Search the listing for the string "Abra". Copy every line that has it.

— Raw data —
=== Section Start ===

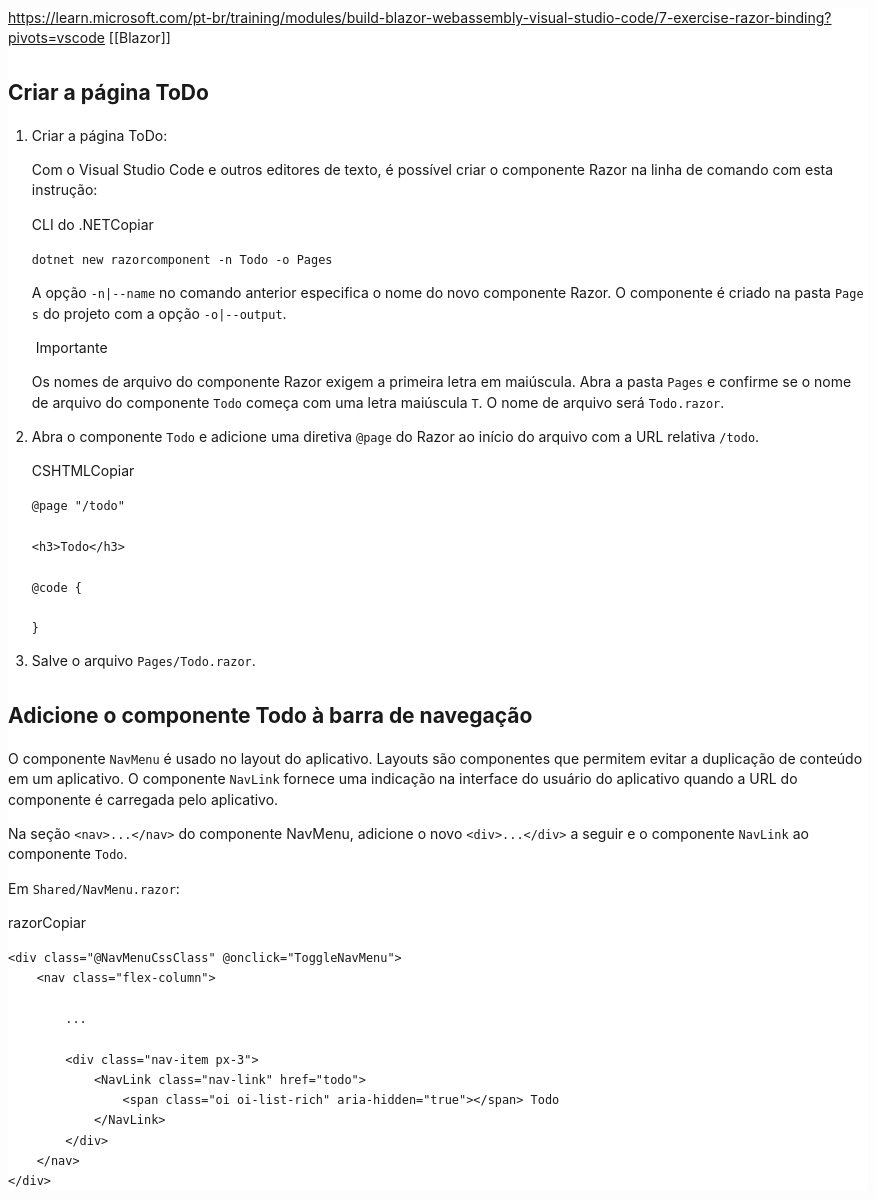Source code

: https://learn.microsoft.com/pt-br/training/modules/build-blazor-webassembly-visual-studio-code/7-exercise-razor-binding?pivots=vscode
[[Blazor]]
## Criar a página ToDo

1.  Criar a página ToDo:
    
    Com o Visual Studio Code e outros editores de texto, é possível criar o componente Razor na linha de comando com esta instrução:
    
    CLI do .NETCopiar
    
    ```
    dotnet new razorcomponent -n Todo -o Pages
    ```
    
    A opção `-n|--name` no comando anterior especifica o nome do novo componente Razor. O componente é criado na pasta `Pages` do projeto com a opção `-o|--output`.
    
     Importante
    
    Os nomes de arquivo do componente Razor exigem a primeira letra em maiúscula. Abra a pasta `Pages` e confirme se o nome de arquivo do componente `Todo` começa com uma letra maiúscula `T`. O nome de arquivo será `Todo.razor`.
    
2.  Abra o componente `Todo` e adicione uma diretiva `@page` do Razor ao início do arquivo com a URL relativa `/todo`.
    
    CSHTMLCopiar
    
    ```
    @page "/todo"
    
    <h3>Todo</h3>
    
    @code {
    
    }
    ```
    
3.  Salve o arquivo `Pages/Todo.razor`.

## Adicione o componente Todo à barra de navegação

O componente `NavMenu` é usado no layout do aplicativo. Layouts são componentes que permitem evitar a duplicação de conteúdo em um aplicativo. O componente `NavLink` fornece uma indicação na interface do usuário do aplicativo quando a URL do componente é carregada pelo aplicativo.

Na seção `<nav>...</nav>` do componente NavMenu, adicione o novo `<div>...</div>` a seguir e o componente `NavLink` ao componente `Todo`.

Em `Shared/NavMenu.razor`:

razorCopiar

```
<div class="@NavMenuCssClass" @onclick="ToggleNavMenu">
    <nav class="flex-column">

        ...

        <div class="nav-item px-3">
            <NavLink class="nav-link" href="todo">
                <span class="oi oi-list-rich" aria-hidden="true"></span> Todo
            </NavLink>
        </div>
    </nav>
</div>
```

=== Section End ===

— Answer for this exercise —
    Os nomes de arquivo do componente Razor exigem a primeira letra em maiúscula. Abra a pasta `Pages` e confirme se o nome de arquivo do componente `Todo` começa com uma letra maiúscula `T`. O nome de arquivo será `Todo.razor`.
2.  Abra o componente `Todo` e adicione uma diretiva `@page` do Razor ao início do arquivo com a URL relativa `/todo`.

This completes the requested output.